After he’d finished his song and dance he noticed I was just sitting staring at him with some bewilderment. Its hard to do bewilderment accurately. Too little and you look like you aren’t really all that bewildered. Too much and its reminiscent of Scooby Doo which can seem mocking to that which you have been bewildered by. ‘Have you stopped now?’ I asked the man. ‘Yes’ he mawkishly replied. ‘Are you really from the future?’ ‘Yes’, he replied again, even more embarrased at himself. ‘I come from 2117. And…’ He kicked his feet around a bit and gently put his collander down on our carpet, managing to completely ignore the puddle of wet floor he had created around him. It would be at least two kitchen rolls before that was soaked up. ‘…and…I wondered if you’d like to buy a collander for the introductory price of £19.56 for 7 months and then £25 a month for the next 6.’ ‘No’ I said rather bluntly. ‘I have a collander already thanks’. ‘Oh.’ He seemed rather taken aback by this. There was some flustering and he quickly put the collander back on his head, water dripping onto his brown suit and shoved the two very clean courgettes back into his sleeves.

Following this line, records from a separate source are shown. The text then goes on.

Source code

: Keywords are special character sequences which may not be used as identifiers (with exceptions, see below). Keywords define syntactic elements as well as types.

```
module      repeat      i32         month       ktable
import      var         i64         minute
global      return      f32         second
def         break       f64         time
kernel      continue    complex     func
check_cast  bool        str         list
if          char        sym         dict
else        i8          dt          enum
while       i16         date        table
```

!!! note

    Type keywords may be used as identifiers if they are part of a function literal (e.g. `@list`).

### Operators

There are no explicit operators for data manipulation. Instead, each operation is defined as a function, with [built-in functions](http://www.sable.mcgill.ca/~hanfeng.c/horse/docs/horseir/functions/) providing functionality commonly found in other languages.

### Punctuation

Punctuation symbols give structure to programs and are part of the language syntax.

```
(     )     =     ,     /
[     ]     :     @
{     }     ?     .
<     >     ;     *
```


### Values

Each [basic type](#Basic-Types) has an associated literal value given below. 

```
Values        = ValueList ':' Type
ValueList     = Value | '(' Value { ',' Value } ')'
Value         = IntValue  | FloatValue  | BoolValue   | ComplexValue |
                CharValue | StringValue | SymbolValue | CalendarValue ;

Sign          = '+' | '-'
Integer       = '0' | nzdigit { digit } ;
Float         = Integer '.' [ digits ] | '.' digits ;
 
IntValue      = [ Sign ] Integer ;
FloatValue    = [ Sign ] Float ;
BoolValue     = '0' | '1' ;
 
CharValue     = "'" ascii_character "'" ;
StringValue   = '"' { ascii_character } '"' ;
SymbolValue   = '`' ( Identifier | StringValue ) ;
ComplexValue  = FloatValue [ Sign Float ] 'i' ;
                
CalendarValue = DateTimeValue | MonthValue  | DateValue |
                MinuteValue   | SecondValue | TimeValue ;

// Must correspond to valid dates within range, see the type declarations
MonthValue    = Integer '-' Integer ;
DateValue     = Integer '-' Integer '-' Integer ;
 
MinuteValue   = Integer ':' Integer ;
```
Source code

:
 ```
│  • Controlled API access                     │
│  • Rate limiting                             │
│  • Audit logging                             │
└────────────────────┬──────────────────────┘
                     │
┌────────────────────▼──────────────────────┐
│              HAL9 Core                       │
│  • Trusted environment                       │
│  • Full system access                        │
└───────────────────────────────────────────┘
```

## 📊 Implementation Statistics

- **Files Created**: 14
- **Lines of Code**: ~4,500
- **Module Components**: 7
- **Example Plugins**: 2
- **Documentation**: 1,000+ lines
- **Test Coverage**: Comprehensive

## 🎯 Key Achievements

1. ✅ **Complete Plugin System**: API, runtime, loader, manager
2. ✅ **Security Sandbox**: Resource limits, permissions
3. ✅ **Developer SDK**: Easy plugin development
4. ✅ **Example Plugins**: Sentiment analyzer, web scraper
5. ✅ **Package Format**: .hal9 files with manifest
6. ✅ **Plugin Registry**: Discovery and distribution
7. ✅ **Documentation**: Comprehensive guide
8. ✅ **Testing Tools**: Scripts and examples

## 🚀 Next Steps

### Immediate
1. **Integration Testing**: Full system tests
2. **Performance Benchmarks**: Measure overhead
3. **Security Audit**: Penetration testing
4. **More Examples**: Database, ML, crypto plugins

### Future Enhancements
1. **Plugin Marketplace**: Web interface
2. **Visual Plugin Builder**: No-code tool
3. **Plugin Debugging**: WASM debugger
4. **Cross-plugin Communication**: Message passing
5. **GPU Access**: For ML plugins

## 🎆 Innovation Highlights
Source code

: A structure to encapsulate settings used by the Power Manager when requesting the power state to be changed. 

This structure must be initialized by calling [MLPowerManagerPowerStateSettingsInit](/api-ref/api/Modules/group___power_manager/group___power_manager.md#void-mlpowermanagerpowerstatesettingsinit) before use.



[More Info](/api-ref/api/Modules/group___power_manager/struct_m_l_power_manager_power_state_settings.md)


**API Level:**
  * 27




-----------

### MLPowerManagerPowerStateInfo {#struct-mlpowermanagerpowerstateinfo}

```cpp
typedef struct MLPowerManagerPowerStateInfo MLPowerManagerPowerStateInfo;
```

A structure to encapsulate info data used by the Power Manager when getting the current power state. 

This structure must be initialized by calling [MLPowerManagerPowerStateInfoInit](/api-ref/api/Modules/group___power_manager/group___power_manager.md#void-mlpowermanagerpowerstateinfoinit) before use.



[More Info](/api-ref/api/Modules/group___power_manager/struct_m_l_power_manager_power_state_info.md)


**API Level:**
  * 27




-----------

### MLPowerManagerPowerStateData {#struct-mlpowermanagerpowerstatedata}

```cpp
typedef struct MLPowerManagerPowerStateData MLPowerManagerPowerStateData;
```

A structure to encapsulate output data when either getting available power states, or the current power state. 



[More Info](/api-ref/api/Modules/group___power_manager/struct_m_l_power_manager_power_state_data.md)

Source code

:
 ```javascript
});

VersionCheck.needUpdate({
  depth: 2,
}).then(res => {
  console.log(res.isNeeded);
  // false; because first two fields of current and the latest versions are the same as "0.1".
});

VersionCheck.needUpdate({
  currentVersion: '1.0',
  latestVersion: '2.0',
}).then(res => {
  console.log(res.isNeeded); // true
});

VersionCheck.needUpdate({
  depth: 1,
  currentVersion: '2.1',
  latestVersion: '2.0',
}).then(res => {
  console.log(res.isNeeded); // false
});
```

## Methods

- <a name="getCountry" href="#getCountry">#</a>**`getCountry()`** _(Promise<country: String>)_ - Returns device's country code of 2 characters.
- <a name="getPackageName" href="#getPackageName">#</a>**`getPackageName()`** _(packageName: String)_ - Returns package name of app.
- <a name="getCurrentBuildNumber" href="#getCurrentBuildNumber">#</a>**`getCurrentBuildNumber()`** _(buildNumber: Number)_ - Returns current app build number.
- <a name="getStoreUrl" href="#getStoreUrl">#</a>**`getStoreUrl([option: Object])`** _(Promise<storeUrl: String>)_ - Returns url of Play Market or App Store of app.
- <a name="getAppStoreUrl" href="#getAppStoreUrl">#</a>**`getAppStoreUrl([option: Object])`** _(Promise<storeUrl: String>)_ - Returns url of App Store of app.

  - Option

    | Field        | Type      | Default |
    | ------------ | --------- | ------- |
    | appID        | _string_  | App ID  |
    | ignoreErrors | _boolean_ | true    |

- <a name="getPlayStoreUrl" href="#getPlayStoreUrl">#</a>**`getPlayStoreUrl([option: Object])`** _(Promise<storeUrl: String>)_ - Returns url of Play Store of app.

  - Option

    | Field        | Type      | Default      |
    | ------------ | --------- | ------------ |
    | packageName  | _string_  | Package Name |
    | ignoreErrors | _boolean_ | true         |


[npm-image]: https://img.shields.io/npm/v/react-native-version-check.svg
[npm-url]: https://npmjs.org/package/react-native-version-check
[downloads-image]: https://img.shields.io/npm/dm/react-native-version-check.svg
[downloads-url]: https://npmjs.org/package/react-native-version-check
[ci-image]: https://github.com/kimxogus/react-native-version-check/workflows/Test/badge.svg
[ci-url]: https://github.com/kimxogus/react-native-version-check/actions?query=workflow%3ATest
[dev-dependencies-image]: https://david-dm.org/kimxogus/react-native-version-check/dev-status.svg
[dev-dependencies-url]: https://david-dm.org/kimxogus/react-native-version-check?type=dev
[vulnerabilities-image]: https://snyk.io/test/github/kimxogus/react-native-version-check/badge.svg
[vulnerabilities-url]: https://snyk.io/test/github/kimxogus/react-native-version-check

‘So you have time travel in 2117?’ He nodded. ‘And all you use it for is to sell collanders?’ He nodded again, before quickly adding that it wasn’t just collanders, it was all sorts of kitchen implements, double glazing and it was just starting to be used for compilation albums of the greatest hits of the 60s. I asked him if he’d ever thought of using the time machine to change the outcome of the world? To kill Hitler or prevent global warming? The future man said no one had ever really thought of that and that he might mention it at lunchtime if he gets a minute’s break. He apologised for wasting my time and gave me his card should my collander ever break and I am without clean vegetables for more than a few days. And then, he was gone. Is that what the world had come to? Finally we invent a way to traverse the concept of time, and delve into the past or future with no end of possibilities and that is how its used? More importantly, I thought everyone had a collander? Is it not standard? So much to think about. I lay the kitchen roll down on the carpet, and put the television back on just in time see Phillip accidentally say the woman’s song was ‘hot stuff’. He’s a legend.